Uriah Heep.
It’s a curious name to bring up whilst considering Sweden’s leading purveyors of DIY implement-based entertainment; The word HammerFall usually conjours up more obvious names like Warlord or Helloween in terms of soundalike examples, alongside the obvious Accept/Maiden/Priest plaudits, but for a few moments during an excellent resuscitation of Fury Of The Wild (from 2005’s Chapter V: Unbent, Unbowed, Unbroken), when Joacim Cans, Oscar Dronjak and Pontus Norgren hit the bullsEye with some frankly otherworldly harmonies the ghost of David Byron looms large in Sydney’s Manning Bar, and it’s the single most jaw-dropping moment in an evening that, to be honest, isn’t lacking in the bastards.
If you’ve seen the band before – I can’t remember how many times I have, but the first was definitely on the band’s debut Glory to the Brave Tour somewhere in Europe in the last decade of the twentieth century- you’ll know that the band is a slick entertainment machine now, largely bereft of the moments of sheer, unhinged metal majesty that used to pepper their shows; But if you haven’t – and, as Cans pointed out before the band launched into a nice rendition of one of their best live staples, Let The Hammer Fall – that’s a large proportion of this audience – then it’s hard to imagine a better introduction to the band in the live environment. Cans himself is in fine voice, and an easy going host who’s chatty rapport with the crowd hits the right mix of self-deprecating humour and self-assured cockiness, and he’s backed by a band that hits hard with incisive precision time after time. There’s not a great deal of showmanship (or indeed showing of) apart from some well drilled synchronised headbanging, but that’s fine when the band has clearly set itself the task of fitting as much metal into their hour and a half on stage as is humanly possible.

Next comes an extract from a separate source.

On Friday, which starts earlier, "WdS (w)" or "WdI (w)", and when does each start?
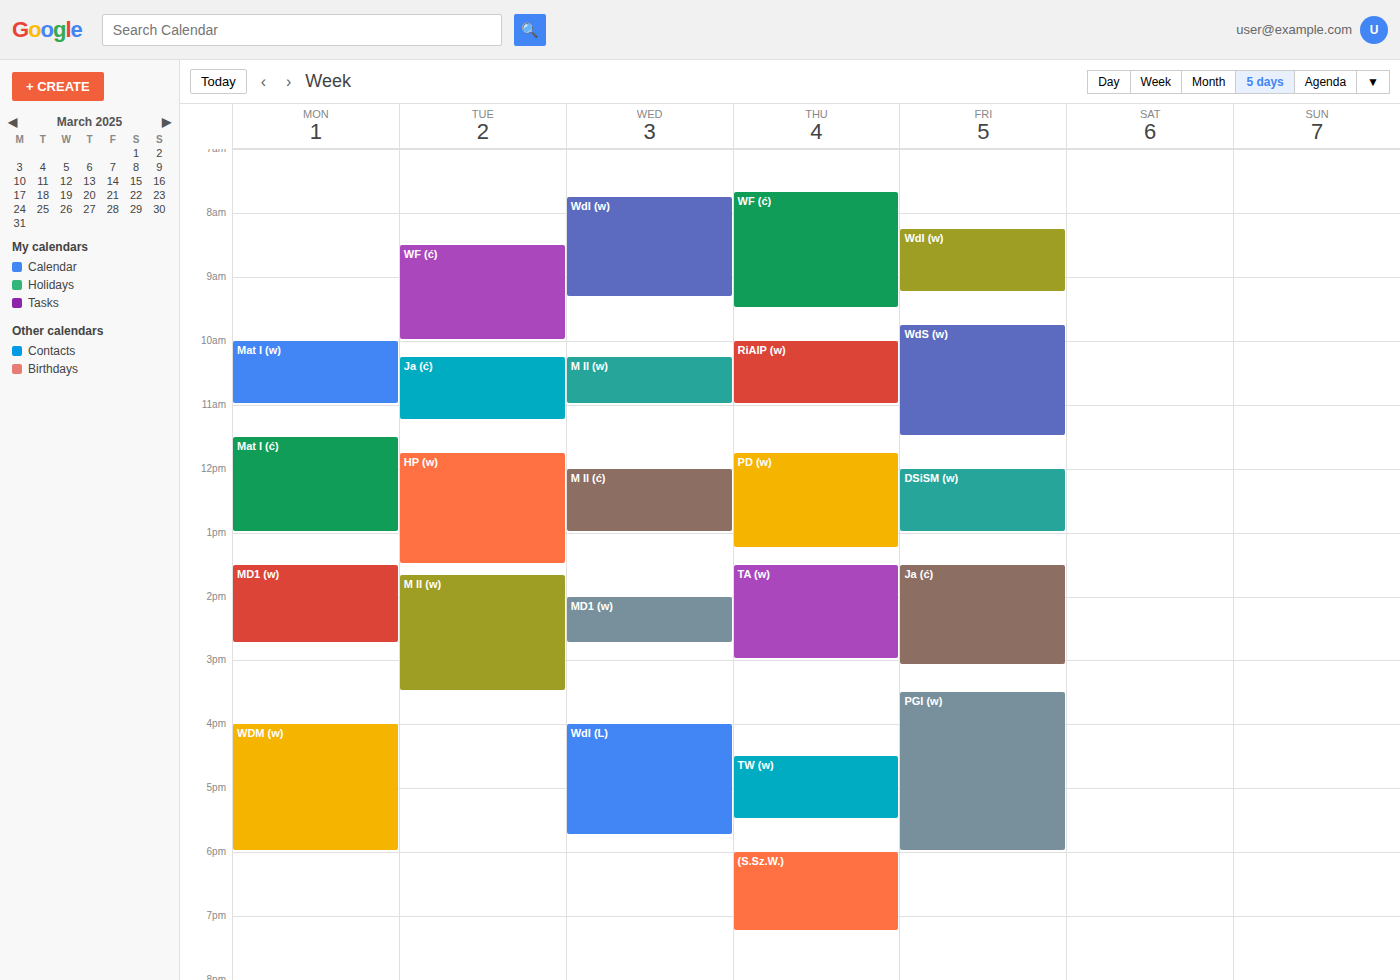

Bassist Fredrik Larsson and superbly hard-hitting drummer David Wallin keep things solid at the back, leaving Cans, Dronjak and Norgren with the task of by turns captivating and communicating with the audience, but for the most part all those energetic souls down the front are just interested in pounding the air with their fists and giving their necks a searching workout as the band rage through a career spanning repertoire that can’t have had too many people complaining.
Pure, unalloyed, unreconstructed joy is something that’s in short supply in the World in 2025, so to see so many faces with expressions of just those things on their fizzogs as they sing along to The End Justifies is a testament not just to the timeless brilliance of this band, but also to the stoic heroism of the music itself; Heavy Metal will never let you down, and neither, in the live arena, will HammerFall.